Kepala Desa Sidodadi, Soelan, membenarkan bahwa bangunan yang muncul dalam video viral tersebut memang berada di wilayahnya. Namun, ia menegaskan narasi yang menyebut koperasi berdiri di tengah sungai tidak sesuai dengan kondisi sebenarnya.
“Memang benar di depannya ada telaga, tapi tidak mungkin pembeli harus naik perahu dulu, karena lokasinya ada di jalan utama. Di depan koperasi juga masih ada akses dengan lebar sekitar 4 meter. Jadi gak mungkin kalau di tengah sungai, kita kirim materialnya gimana saat pembangunan,” kata Soelan saat dihubungi, Kamis (16/7/2026).
Menurutnya, keberadaan telaga di depan bangunan justru menimbulkan kesan seolah-olah koperasi terisolasi ketika diambil dari sudut tertentu. Padahal, kendaraan maupun masyarakat tetap bisa mengakses lokasi melalui jalan yang berada di samping bangunan.
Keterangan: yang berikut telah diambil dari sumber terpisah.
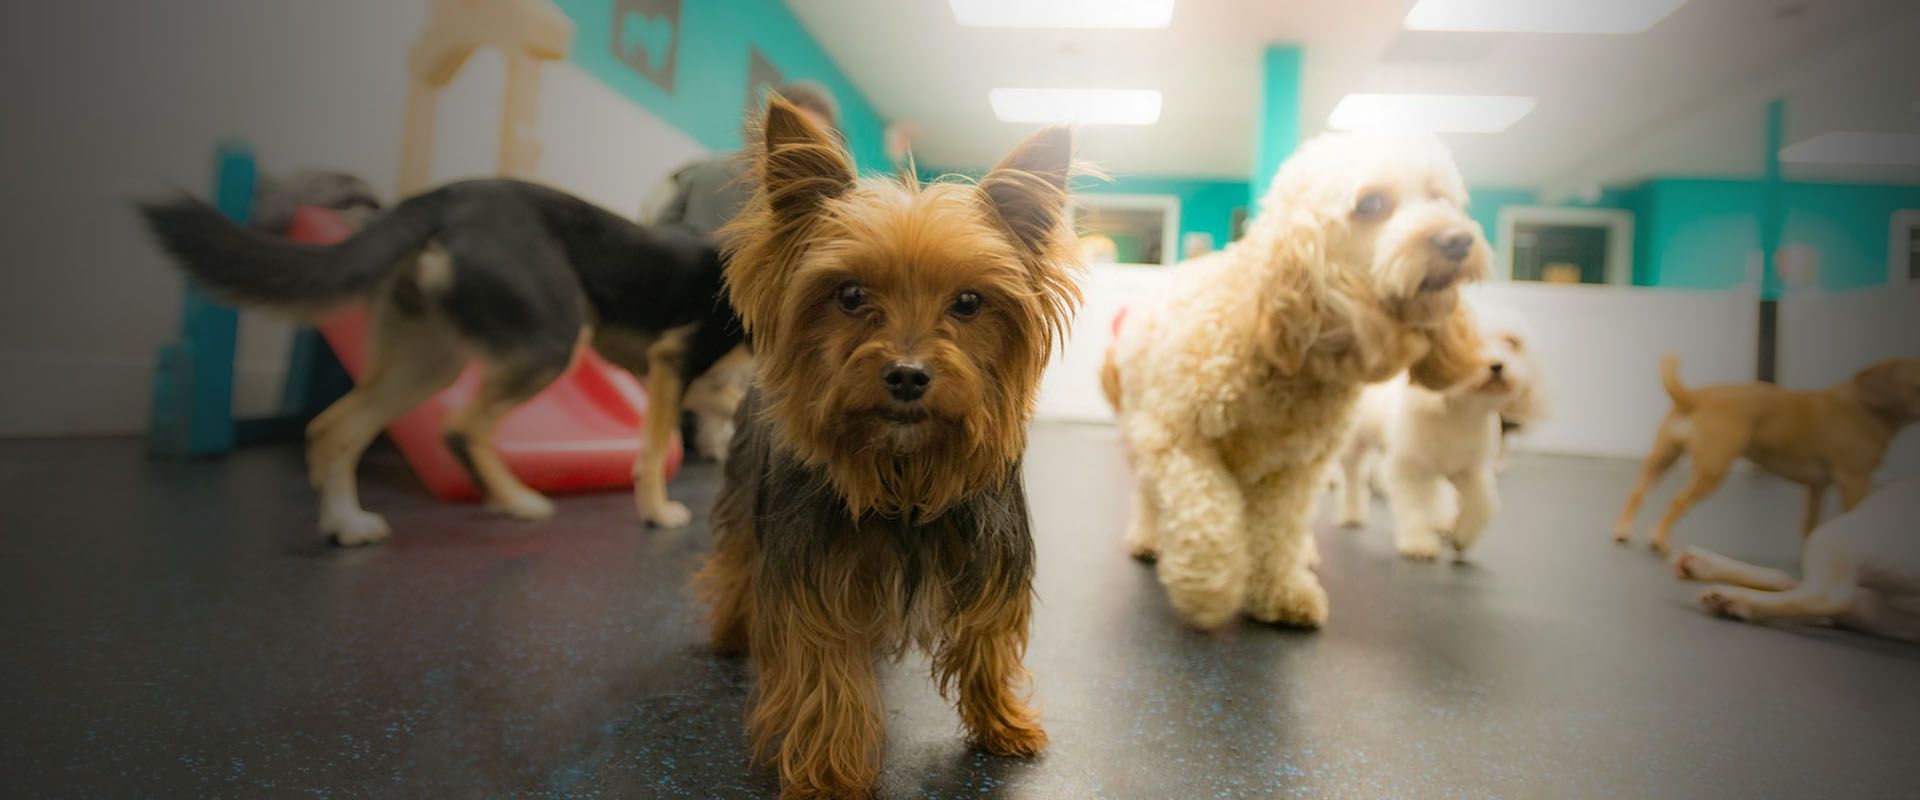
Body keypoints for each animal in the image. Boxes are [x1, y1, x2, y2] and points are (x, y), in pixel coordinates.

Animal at [137, 180, 741, 541]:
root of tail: (451, 196)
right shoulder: (673, 360)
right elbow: (655, 449)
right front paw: (657, 511)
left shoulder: (696, 381)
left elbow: (719, 412)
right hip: (551, 341)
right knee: (460, 429)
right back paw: (517, 502)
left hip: (428, 363)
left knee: (333, 429)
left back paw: (346, 524)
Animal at [1105, 132, 1489, 629]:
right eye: (1371, 204)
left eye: (1439, 196)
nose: (1458, 240)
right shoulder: (1174, 441)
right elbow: (1208, 512)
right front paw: (1207, 586)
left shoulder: (1296, 469)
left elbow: (1277, 530)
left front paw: (1279, 591)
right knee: (1152, 497)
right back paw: (1150, 538)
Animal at [1336, 305, 1543, 560]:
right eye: (1466, 340)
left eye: (1512, 342)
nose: (1497, 365)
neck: (1460, 414)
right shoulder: (1407, 467)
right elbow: (1414, 506)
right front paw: (1418, 543)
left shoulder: (1471, 468)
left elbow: (1484, 503)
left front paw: (1463, 536)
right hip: (1353, 445)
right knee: (1352, 477)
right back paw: (1351, 513)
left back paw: (1442, 521)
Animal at [1612, 358, 1920, 552]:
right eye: (1917, 385)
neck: (1863, 407)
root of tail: (1696, 397)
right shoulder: (1855, 480)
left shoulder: (1817, 486)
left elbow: (1810, 525)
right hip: (1712, 470)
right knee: (1677, 502)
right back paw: (1659, 539)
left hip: (1664, 457)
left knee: (1637, 492)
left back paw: (1623, 530)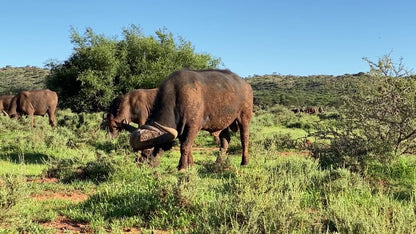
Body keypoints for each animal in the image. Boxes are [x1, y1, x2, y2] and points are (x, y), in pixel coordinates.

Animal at [123, 68, 254, 171]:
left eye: (148, 150)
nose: (142, 164)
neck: (177, 96)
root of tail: (247, 85)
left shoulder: (192, 126)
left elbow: (185, 146)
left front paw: (182, 167)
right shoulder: (181, 129)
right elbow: (187, 146)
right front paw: (189, 164)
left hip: (244, 117)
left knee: (244, 138)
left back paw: (245, 161)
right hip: (222, 123)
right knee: (225, 141)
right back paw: (217, 162)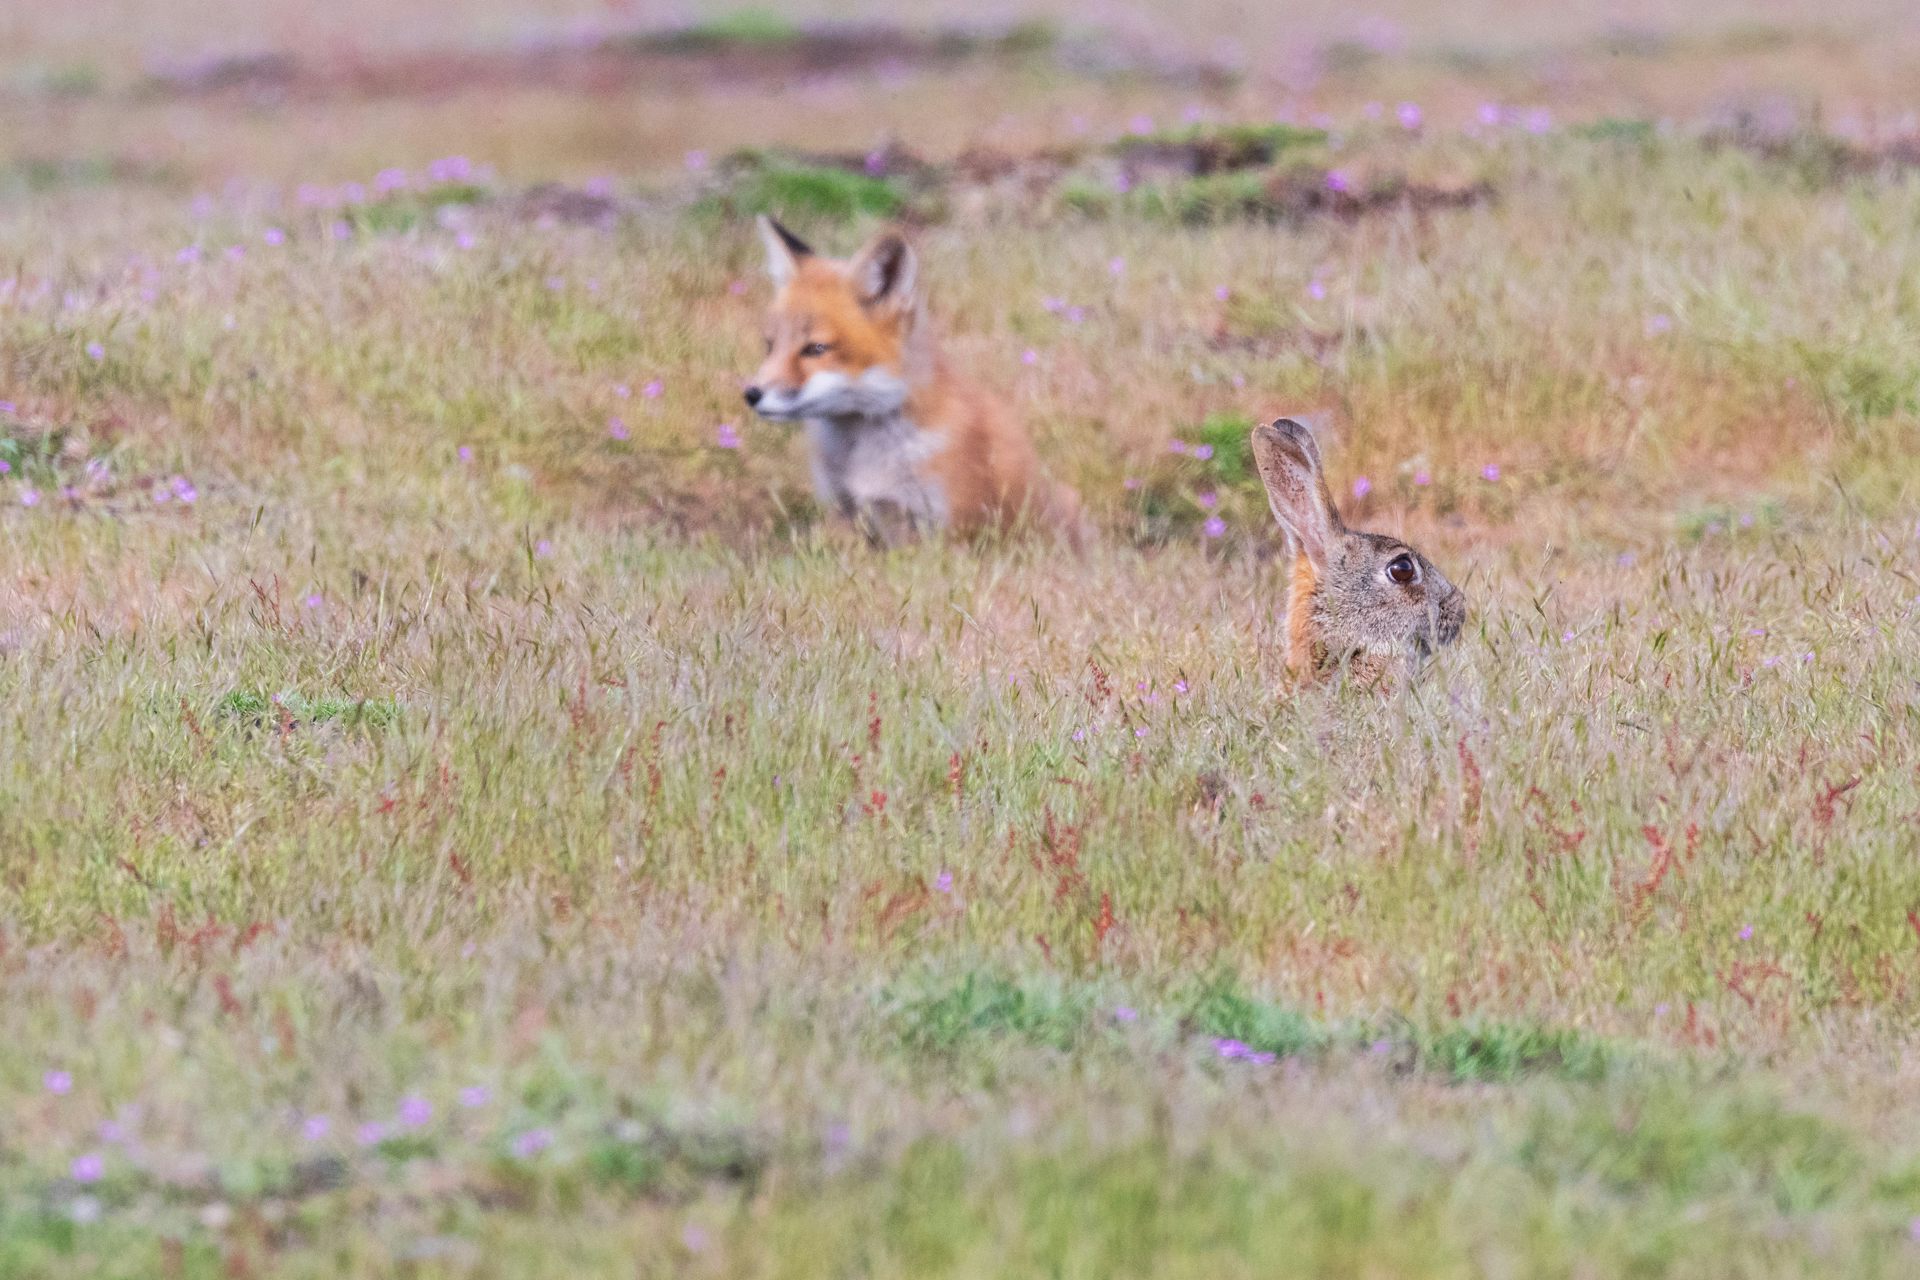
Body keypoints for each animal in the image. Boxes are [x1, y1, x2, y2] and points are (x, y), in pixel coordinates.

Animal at [743, 216, 1082, 547]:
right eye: (770, 345)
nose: (751, 393)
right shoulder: (845, 512)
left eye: (815, 349)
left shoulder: (947, 530)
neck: (863, 456)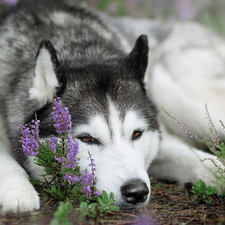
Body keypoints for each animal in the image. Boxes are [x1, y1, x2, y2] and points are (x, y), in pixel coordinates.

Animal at [0, 0, 223, 214]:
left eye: (137, 133)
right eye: (87, 138)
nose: (137, 191)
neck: (79, 50)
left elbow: (194, 157)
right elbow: (6, 160)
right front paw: (18, 192)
Soelan mengatakan pemerintah desa juga telah meminta klarifikasi kepada pembuat video. Informasi yang diterimanya, video tersebut dibuat oleh seorang pedagang sayur keliling yang kerap melintas di kawasan itu.
“Kemarin dari pihak Kodim juga turun untuk minta klarifikasi, karena dirasa narasi di video tidak sesuai fakta. Saat yang bersangkutan ditanya (motifnya), katanya ya iseng saja,” ujarnya.
Ia menyayangkan video yang beredar hanya menampilkan bagian depan koperasi tanpa memperlihatkan akses jalan di sisi bangunan. Akibatnya, masyarakat memperoleh gambaran yang tidak utuh mengenai kondisi di lapangan.
“Di sebelahnya ada jalan itu tidak difoto, gambarnya dipotong-potong jadi kelihatannya tidak sesuai fakta di lapangan,” tegas Soelan.
Di sisi lain, warga Desa Sidodadi berharap Kopdes Merah Putih segera mulai beroperasi. Selama ini, masyarakat masih harus menuju Kecamatan Gedangan untuk memenuhi sejumlah kebutuhan, termasuk membeli obat-obatan.
Salah seorang warga, Sugianto, berharap koperasi nantinya menyediakan kebutuhan pokok masyarakat, terutama obat-obatan dan sarana pertanian seperti pupuk.
“Kalau cari obat di sini agak susah karena harus ke Gedangan dulu. Harapannya (KDKMP) ini barangnya lengkap, terutama buat obat-obatan,” ujarnya.